MAKE A “SLEEP HYGIENE” HABIT
- Regular exercise helps. Early morning, late afternoon or early evening exercise doesn’t interfere with sleep. However, refrain from exercise four hours prior to sleep.
- Snacks before bedtime should be light and fluid intake limited.
- Stay away from caffeine, nicotine and alcohol 4-6 hours before sleep. Get up and go to bed at the same time everyday as it helps your sleep cycle remain in rhythm. Adjust the temperature, light and noise levels to your needs.
ESTABLISH AN OPTIMAL SLEEP PATTERN
Go to bed only when you are ‘sleepy tired’. Do not watch TV, work, study or eat in bed. If you are not asleep within 20 minutes, get out of bed and sit and relax in another room in dim-light or read something till you are sleepy again. Do not nap during the day. Do not take recovery sleep to compensate for a previous bad night.

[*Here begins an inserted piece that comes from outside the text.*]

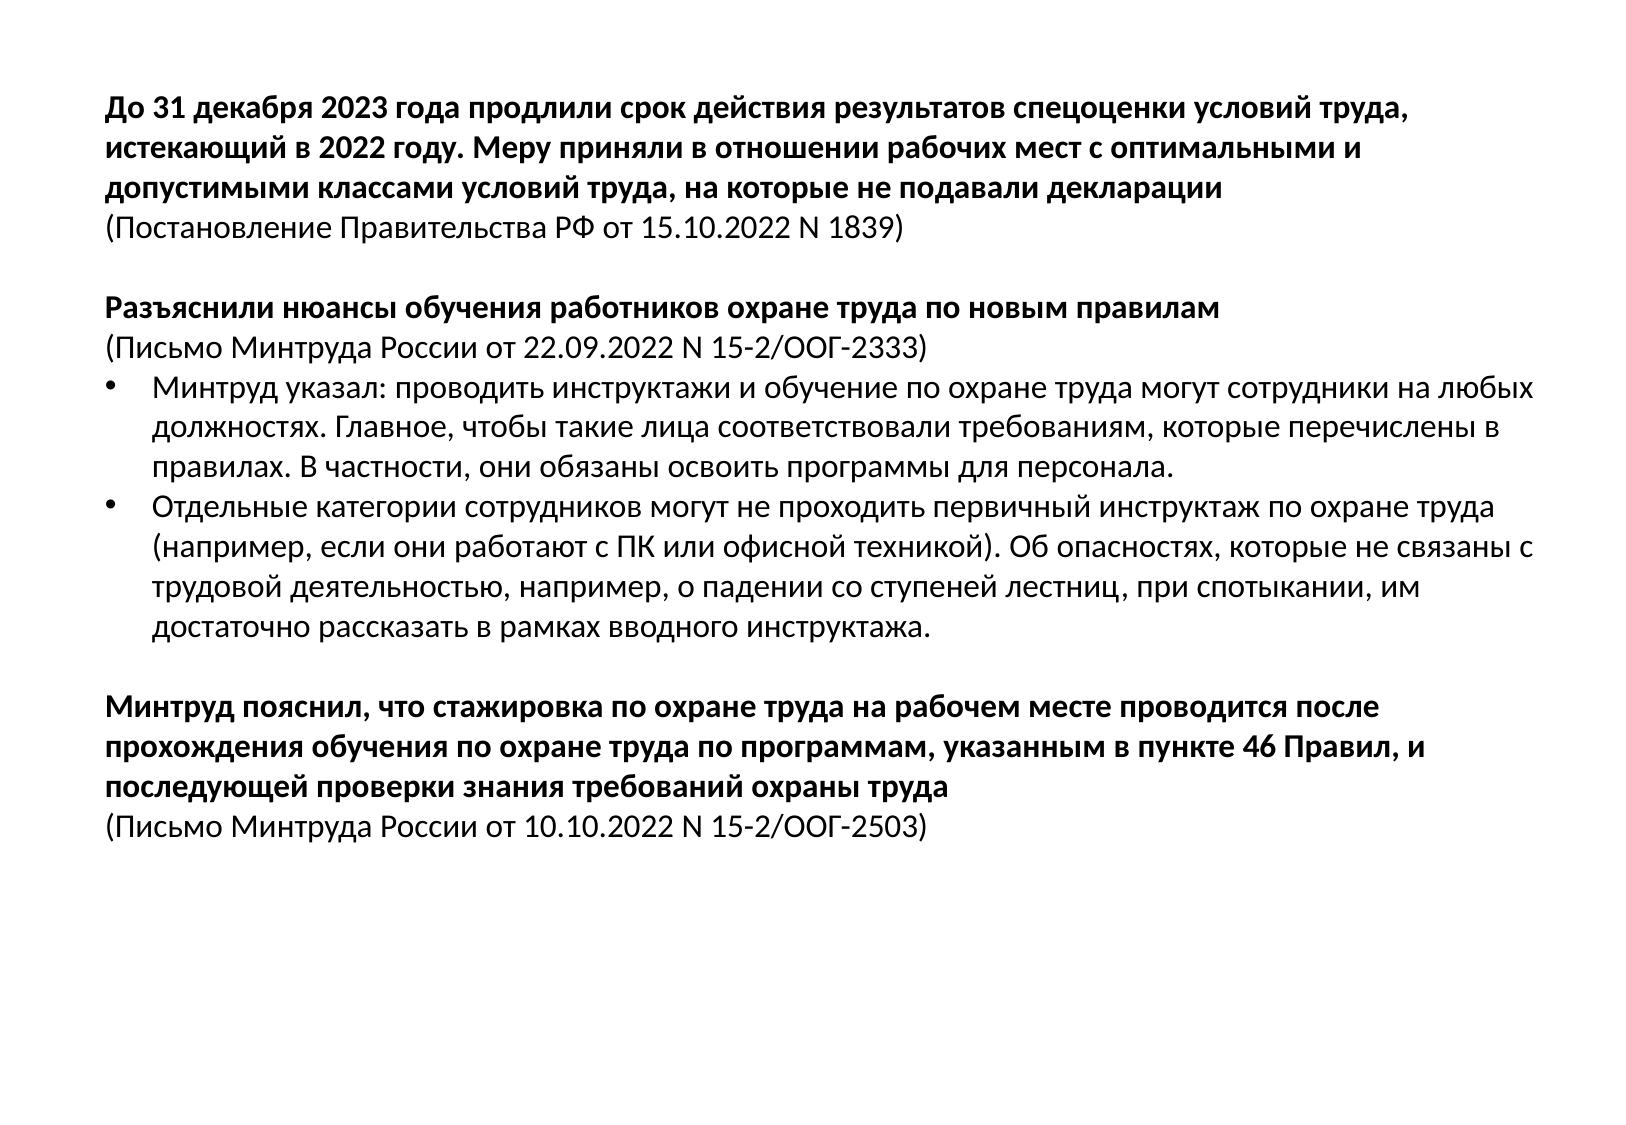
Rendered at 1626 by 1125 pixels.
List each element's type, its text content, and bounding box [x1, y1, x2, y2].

text_box До 31 декабря 2023 года продлили срок действия результатов спецоценки условий труда, истекающий в 2022 году. Меру приняли в отношении рабочих мест с оптимальными и допустимыми классами условий труда, на которые не подавали декларации (Постановление Правительства РФ от 15.10.2022 N 1839) Разъяснили нюансы обучения работников охране труда по новым правилам (Письмо Минтруда России от 22.09.2022 N 15-2/ООГ-2333) Минтруд указал: проводить инструктажи и обучение по охране труда могут сотрудники на любых должностях. Главное, чтобы такие лица соответствовали требованиям, которые перечислены в правилах. В частности, они обязаны освоить программы для персонала. Отдельные категории сотрудников могут не проходить первичный инструктаж по охране труда (например, если они работают с ПК или офисной техникой). Об опасностях, которые не связаны с трудовой деятельностью, например, о падении со ступеней лестниц, при спотыкании, им достаточно рассказать в рамках вводного инструктажа. Минтруд пояснил, что стажировка по охране труда на рабочем месте проводится после прохождения обучения по охране труда по программам, указанным в пункте 46 Правил, и последующей проверки знания требований охраны труда (Письмо Минтруда России от 10.10.2022 N 15-2/ООГ-2503) [90, 77, 1572, 892]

DEAL WITH TENSION & LEARN TO RELAX
Set up a work activity deadline at least 90 minutes prior to bedtime. Practice a relaxation routine in bed, concentrate on your breathing; release all the tension from your muscle groups — arms, neck, shoulders, face and eyes, stomach and back and legs. Don’t worry about inability to sleep. Postpone the thinking of problems to the next morning.
HOW TO SLEEP
Do not try hard to fall asleep; refrain from ‘clock watching’. State to yourself that ‘sleep will come when it is ready’. Try to keep your eyes open in the darkened room. Visualise a pleasing scene.